===== Given information
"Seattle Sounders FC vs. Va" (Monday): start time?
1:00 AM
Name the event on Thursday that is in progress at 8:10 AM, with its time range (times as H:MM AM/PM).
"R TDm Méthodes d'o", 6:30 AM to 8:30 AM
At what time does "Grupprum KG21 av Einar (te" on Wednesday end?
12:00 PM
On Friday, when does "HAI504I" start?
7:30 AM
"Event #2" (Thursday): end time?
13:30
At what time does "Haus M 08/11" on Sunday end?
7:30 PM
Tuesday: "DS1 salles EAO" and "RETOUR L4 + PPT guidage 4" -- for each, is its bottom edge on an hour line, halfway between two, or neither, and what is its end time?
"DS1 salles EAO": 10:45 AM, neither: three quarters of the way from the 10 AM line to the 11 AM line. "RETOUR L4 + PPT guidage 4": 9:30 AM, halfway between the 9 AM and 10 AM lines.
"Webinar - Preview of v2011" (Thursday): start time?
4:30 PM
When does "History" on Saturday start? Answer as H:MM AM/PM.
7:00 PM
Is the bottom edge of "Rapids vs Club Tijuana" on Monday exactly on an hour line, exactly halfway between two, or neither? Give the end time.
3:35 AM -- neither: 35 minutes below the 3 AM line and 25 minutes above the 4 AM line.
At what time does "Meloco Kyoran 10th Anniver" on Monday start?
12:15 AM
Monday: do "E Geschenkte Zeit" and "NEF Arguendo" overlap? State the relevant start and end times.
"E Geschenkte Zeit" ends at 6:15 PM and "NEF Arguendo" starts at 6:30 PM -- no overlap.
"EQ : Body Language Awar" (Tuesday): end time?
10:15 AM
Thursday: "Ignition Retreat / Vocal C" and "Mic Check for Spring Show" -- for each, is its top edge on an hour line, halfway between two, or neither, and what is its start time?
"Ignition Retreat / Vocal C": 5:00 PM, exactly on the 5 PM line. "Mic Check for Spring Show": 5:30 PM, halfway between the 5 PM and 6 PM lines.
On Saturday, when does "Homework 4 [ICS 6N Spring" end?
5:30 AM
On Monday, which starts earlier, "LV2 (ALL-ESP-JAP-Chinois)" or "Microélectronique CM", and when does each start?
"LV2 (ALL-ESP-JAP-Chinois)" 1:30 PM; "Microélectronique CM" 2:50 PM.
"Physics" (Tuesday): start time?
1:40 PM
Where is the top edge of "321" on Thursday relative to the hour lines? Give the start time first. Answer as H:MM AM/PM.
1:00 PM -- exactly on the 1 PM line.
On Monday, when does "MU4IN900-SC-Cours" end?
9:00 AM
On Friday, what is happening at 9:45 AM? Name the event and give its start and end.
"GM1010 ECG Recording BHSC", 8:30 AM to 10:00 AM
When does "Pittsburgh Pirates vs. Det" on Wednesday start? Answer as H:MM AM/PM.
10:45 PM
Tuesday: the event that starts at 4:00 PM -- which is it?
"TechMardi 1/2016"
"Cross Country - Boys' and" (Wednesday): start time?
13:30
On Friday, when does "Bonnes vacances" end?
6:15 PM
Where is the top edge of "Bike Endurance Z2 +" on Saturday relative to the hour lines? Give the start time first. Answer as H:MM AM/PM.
==========
What is needed: Reproduce the records word for word, from the line that contains "On Monday, which" through the end of the records, with both ends included.

Problem solution:
On Monday, which starts earlier, "LV2 (ALL-ESP-JAP-Chinois)" or "Microélectronique CM", and when does each start?
"LV2 (ALL-ESP-JAP-Chinois)" 1:30 PM; "Microélectronique CM" 2:50 PM.
"Physics" (Tuesday): start time?
1:40 PM
Where is the top edge of "321" on Thursday relative to the hour lines? Give the start time first. Answer as H:MM AM/PM.
1:00 PM -- exactly on the 1 PM line.
On Monday, when does "MU4IN900-SC-Cours" end?
9:00 AM
On Friday, what is happening at 9:45 AM? Name the event and give its start and end.
"GM1010 ECG Recording BHSC", 8:30 AM to 10:00 AM
When does "Pittsburgh Pirates vs. Det" on Wednesday start? Answer as H:MM AM/PM.
10:45 PM
Tuesday: the event that starts at 4:00 PM -- which is it?
"TechMardi 1/2016"
"Cross Country - Boys' and" (Wednesday): start time?
13:30
On Friday, when does "Bonnes vacances" end?
6:15 PM
Where is the top edge of "Bike Endurance Z2 +" on Saturday relative to the hour lines? Give the start time first. Answer as H:MM AM/PM.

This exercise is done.